Willy Delors Ongenda est un imposteur, il s'est lui-même dévoilé. Comment quelqu'un qui se dit militer dans la résistance congolaise, peut si facilement tomber dans le panneau en allant au secours d'un apparatchik et baron du régime. La raison: "Ya She" Okindu est son frère Tétéla ! Avec une intelligence obscurcie, qui défend l'indéfendable et qui justifie injustifiable, Willy Delors Ongenda est la caricature même de l'intelligentsia congolaise qui adorent des titres pompeux sans aucune réalisation concrète. Willy Delors Ongenda s'autoproclame juriste. N'est-ce pas le rôle de défendre la loi. Un pédophile qui avec l'argent des contribuables congolais est un puissant. De surcroît, un Tétéla mérite que l'on le défende. Pas un mot, pour la jeune fille mineure désabusée. S'il était vraiment juriste, Willy Delors Ongenda aurait dû savoir que son frère de tribu, clan, village défend bec et ongles à travers les réseaux sociaux est un récidiviste. "Ya She" Okitundu a été "Mutakalisé à Londres le 11 octobre 2006. Réveil FM International revient sur cette histoire rocambolesque, qui a marqué les esprits:

11 octobre 2006 à Londres: la carte privilège de l'hôtel Sofitel qui expirait en janvier 2007, appartenant à Léonard She Okitundu et son condom de marque Durex. Photo Réveil FM International-archives

11 octobre 2006 à Londres, la veste avec son griffe que portait Léonard She Okitundu. Photo Réveil FM International-archives

12 octobre 2006 à Londres, Léonard She Okitundu à sa sortie de l'hôpital.

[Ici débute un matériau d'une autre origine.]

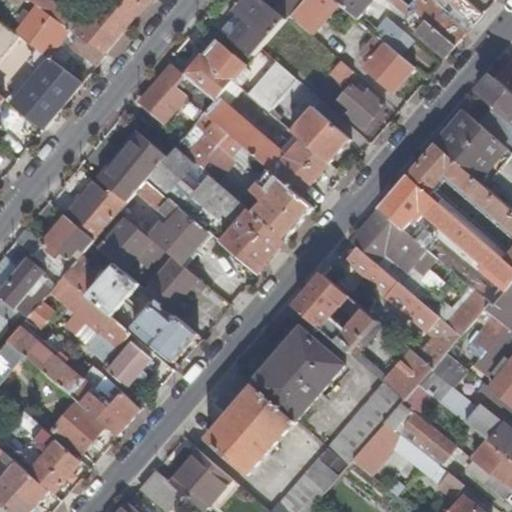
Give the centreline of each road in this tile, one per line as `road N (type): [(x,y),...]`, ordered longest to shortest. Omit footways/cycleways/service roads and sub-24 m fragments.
road 1 (residential): [(87,511),(511,25)]
road 2 (residential): [(0,218),(188,0)]
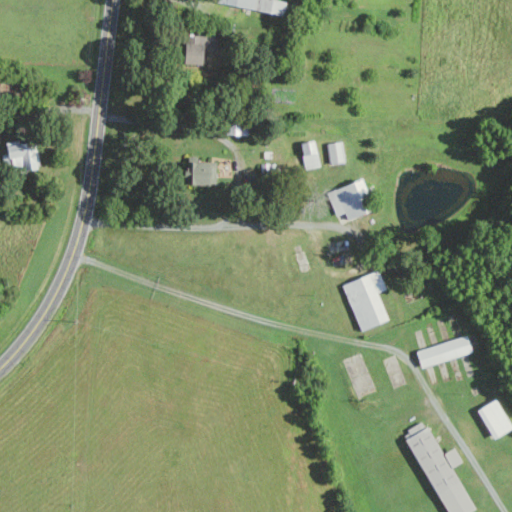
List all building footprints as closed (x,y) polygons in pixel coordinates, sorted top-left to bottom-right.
[(216,0),(216,3),(282,16),(285,2),(276,0),(216,0)] [(182,62),(202,63),(202,47),(212,47),(212,37),(182,37),(182,62)] [(298,143),(304,169),(318,166),(312,140),(298,143)] [(326,143),(327,163),(342,162),(341,142),(326,143)] [(187,160),(186,185),(213,185),(214,161),(187,160)] [(343,213),(345,219),(367,213),(358,182),(326,190),(333,216),(343,213)] [(386,320),(375,292),(384,289),(377,271),(341,284),(358,331),(386,320)] [(414,351),(419,367),(470,352),(465,336),(414,351)] [(511,428),(494,399),(475,410),(492,439),(511,428)] [(442,511),(470,511),(472,511),(451,467),(461,462),(454,448),(439,455),(423,421),(405,429),(409,437),(406,438),(442,511)]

Photo Réveil FM International-archives

Après avoir partouzé avec trois jeunes filles la nuit, Léonard She Okitundu radin, remet à chacune de fille "20£". Les filles vont se plaindre auprès de leurs aînés qui vont mobiliser les Congolais. Léonard She Okitundu sera patrouillé toute la journée. Il est 17H30 à Londres, le mercredi 11 octobre 2006. Léonard She Okitundu, Directeur de cabinet de Joseph Kabila se présente dans l'enceinte du studio de télévision OBE au nord-ouest de Londres pour une émission en direct. Le présentateur Bony Tongomo a déjà encaissé 2500£ au lieu du tarif normal de 500£ pour l'émission. She Okitundu est accompagné d'Edouard Mokolo Wa Pombo, d'Henri Nswana (ancien ambassadeur de la République démocratique du Congo au Royaume-Uni, et de Placide Mbatika, Président provincial de PPRD UK. Tout semble normal. A peine arrivée, la voiture conduite par Placide Mbatika est entourée d'une foule des résistants-patriotes-combattants congolais. D'où sont-ils sortis? Dieu seul sait!

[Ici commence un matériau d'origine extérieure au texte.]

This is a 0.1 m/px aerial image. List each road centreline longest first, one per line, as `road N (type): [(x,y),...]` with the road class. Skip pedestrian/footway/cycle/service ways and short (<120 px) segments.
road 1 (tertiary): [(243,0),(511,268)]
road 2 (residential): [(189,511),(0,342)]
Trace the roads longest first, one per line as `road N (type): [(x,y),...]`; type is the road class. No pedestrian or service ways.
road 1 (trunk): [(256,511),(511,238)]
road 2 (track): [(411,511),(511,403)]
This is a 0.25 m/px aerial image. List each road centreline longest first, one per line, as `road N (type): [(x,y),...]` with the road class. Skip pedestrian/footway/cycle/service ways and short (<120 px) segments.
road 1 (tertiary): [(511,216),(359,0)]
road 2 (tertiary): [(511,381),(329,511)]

Les occupants de la voiture sont copieusement tabassés par la foule; ils sont totalement déshabillés et leurs vêtement emportés. Seul Mokolo a pu échapper à ce traitement grâce à son flair de barbouze. En effet, il s'est éclipsé comme un chat dans le studio alors que ses compagnons étaient corrigés à l'extérieur. Sans doute qu'il a bien appris la leçon de Bruxelles.

La situation se calme à l'arrivée de 12 véhicules de la police britannique avec une camionnette pleine de chiens policiers. L'ambulance complète le tableau. Les blessés sont tous transportés à l'hôpital. Léonard She Okitundu se couvrant uniquement d'une étoffe lui prêtée par les paramedics.

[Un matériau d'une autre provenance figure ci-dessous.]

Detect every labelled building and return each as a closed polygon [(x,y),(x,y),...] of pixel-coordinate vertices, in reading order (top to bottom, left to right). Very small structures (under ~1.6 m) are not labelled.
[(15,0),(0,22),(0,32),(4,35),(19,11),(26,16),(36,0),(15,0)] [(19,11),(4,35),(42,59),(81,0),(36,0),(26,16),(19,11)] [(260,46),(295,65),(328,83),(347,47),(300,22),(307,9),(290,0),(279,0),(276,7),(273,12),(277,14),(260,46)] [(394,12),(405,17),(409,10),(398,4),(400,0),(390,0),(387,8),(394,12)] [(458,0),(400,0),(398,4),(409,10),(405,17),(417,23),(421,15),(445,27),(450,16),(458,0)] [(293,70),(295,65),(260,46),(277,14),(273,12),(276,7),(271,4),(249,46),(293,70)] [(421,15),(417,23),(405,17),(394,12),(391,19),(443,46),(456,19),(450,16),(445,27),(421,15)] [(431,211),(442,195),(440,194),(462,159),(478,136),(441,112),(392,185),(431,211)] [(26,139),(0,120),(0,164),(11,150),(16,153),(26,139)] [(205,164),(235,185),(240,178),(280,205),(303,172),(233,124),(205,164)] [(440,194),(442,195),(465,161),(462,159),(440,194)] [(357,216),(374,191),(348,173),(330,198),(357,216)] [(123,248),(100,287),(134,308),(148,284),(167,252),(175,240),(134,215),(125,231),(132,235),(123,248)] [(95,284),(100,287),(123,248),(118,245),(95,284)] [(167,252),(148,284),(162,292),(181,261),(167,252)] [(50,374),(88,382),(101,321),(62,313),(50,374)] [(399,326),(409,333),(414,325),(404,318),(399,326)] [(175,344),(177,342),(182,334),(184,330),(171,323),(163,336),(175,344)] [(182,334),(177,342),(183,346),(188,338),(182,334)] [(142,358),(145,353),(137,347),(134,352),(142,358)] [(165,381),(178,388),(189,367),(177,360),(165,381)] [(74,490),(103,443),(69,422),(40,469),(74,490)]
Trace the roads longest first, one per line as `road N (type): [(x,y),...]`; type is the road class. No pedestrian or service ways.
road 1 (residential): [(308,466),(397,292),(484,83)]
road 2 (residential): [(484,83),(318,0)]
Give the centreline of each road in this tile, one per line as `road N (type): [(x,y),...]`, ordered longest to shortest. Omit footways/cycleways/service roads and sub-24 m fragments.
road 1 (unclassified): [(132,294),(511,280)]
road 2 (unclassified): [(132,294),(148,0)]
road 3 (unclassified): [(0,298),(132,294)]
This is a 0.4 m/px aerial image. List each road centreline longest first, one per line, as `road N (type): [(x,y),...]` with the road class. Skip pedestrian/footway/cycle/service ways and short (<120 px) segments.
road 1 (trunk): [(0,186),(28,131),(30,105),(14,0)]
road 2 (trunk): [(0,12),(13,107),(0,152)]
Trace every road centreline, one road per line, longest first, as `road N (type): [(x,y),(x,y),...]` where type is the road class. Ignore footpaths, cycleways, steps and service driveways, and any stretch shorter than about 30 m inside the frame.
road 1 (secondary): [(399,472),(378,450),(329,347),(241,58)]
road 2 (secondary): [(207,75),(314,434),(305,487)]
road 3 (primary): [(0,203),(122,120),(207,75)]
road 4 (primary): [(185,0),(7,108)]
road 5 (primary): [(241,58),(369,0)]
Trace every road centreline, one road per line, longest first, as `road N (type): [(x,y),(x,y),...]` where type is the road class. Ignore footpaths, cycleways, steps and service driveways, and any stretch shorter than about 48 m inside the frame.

Le costume (ou du moins ce qui en reste...), le slip, les condoms et autres effets personnels de She Okitundu étaient exposés à une place publique de Londres le soir même pour quiconque voulait les photographier.

Willy Delors Ongenda dit aussi qu'il a été journaliste au Zaïre. Pourquoi ne-t-il pas connu et reconnu en France ? Illustre inconnu, Willy Delors Ongenda fut sans doute un journaliste Quado au Zaïre, comme son frère Lambert Mende ! Un journaliste est un chien de garde de la démocratie. Willy Delors Ongenga, ancien journaliste qui défend son frère de tribu "Ya She" Okitundu. Incroyable ! Avant de monter Réveil FM à Kinshasa, j'ai profité durant mes études d'animer plusieurs émissions dans des radios libres en France.

A 32 ans, j'étais déjà patron de presse. Au Congo, j'avais 35 journalistes, animateurs et techniciens. A la création de la Radio Okapi, l'ossature était les journalistes et techniciens de Réveil FM. Va dans tous les médias de Kinshasa, tu trouveras, un ou deux personnes qui sont passés par Réveil FM. Je t'informe aussi que Réveil FM International n'est affilié ni à un groupe industriel ou financier. Contrairement à toi, depuis 1999, je n'ai jamais travaillé pour un autre média que Réveil FM.